Anyway. Script bugs. See, while I write them out as Perls of Wisdom, and the automaton watches me execute the scripts using See Double-Plus (not Holy See Das Net, thank God) ... and the test automaton stores my actions as a collection of instincts and hive-directives, and since its brains are essentially a cooperative of fungus-slash-ant-farm (or termite farm to be more accurate), you can guess that it's especially annoying when one of the individual bugs doesn't work right. I mean, yeah, management requires it so I have to use the Mess Window Chi Pie as the substrate, and you KNOW what that thing is: an unnecessarily thick and turgid mass of bugs in which the higher abstractions are overlaid, but the bugs barely cooperate with one another, and they're susceptible to all sorts of diseases.

And part of script I created kept encoding as a "bad bug" that would signal that things were done before they really were - and I had to stop it every time and I know my test automaton was beginning to be frightened as the evidence piled up in the garbage bin, of its having been gutted and re-booted.

I finally found and squashed the rebel bug though. It was stupid in a new and special way - the strings in its Harp were too slack and its Halo was too tight, so it was actually insufficiently perverse.

Now I'm going to sleep for I hope a thousand years. I just set up an alarm rlyeh so I can check when I wake up whether or not the automaton has finished the ritual. Wish me good dreams.

Comments

( 4 comments — Leave a comment )
iceraver
Jan. 27th, 2008 02:56 pm (UTC)
Actually, sweets, it's Windows Chi Rho, not Chi Pie. *snickers* And I sent that addy to your yahoo messages, since I couldn't get your gmail to work.
foomf
Jan. 28th, 2008 01:52 am (UTC)
Re: speaking of debugs
No, it's not rho, dear boy, it's definitely Pie.

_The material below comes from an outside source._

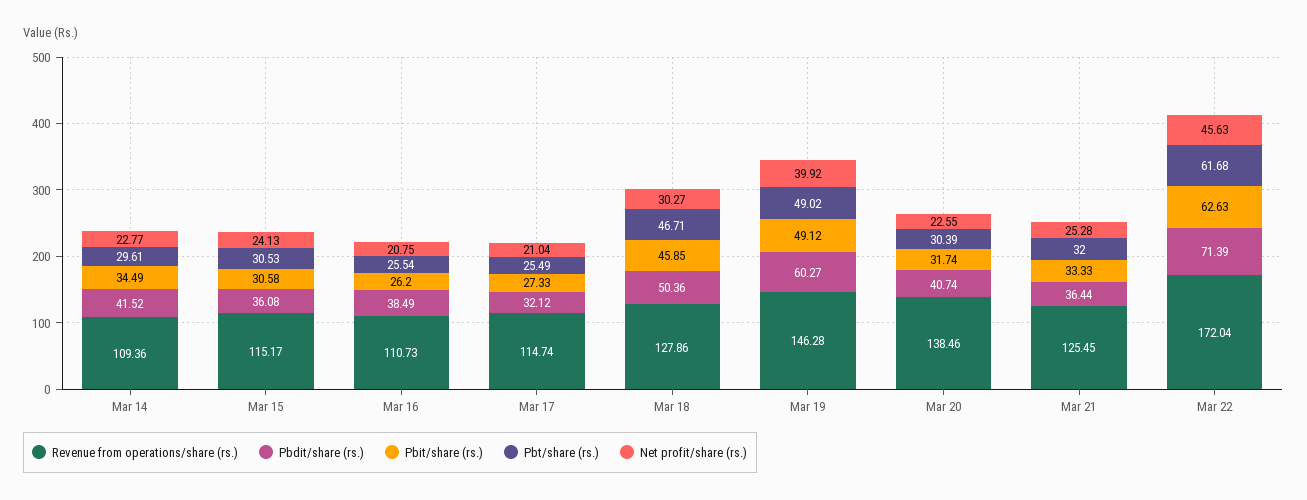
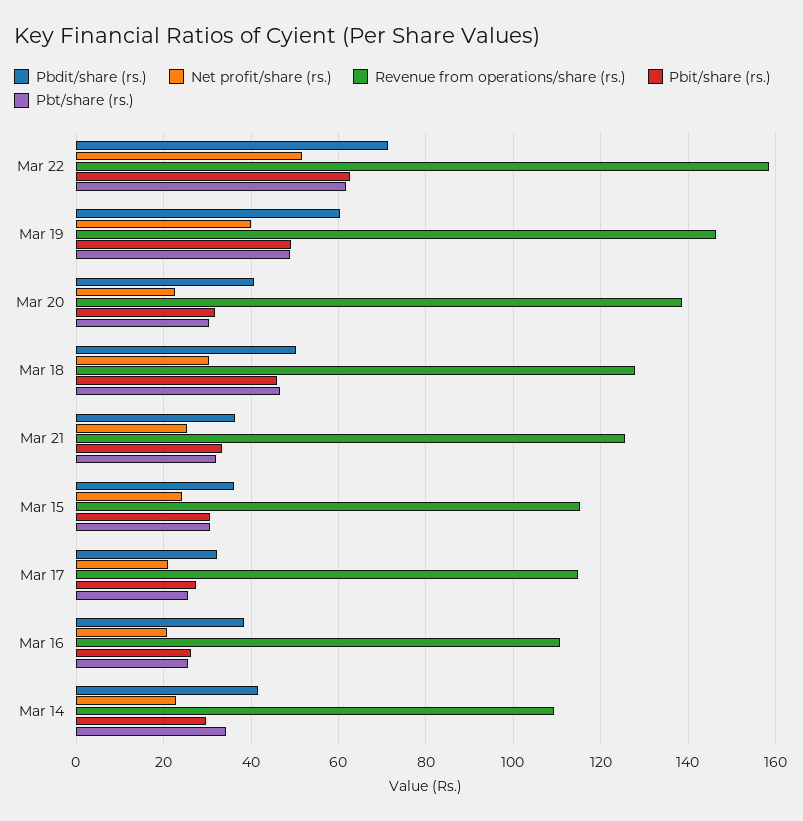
Pbit/share (rs.), Mar 14: 34.49 -> 30
Pbt/share (rs.), Mar 14: 29.61 -> 34
Revenue from operations/share (rs.), Mar 22: 172.04 -> 158
Net profit/share (rs.), Mar 22: 45.63 -> 52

They wanted it to seem attractive, y'see, and everyone likes pie, while Rho just reminds them of Rho Dents.
drath
Jan. 27th, 2008 04:25 pm (UTC)
Paragraphs of prose
You are Douglas Adams and I claim my forty-two galactic dollars.
drath
Jan. 27th, 2008 04:30 pm (UTC)
speaking of debugs
This reminds me of a time in college when we had to deal with Borland Turbo Pascal on some Intel DOS 386 PC clones. The program that worked on the instructor's machine did not do so on the lab machines. For some reason, one of the commands that declared a new pointer to an empty node would point right at something that already existed. The instructor re-coded the procedures in a way that would work consistantly on both the office and student lab machines. To this day I have no idea what could have caused it, since I didn't write or debug it, all I remember is stepping and tracing one command line at a time until I noticed, hey, why is this "new" empty pointer showing me something that's already there?

This was about the point I decided to transfer out of software development and into SQL.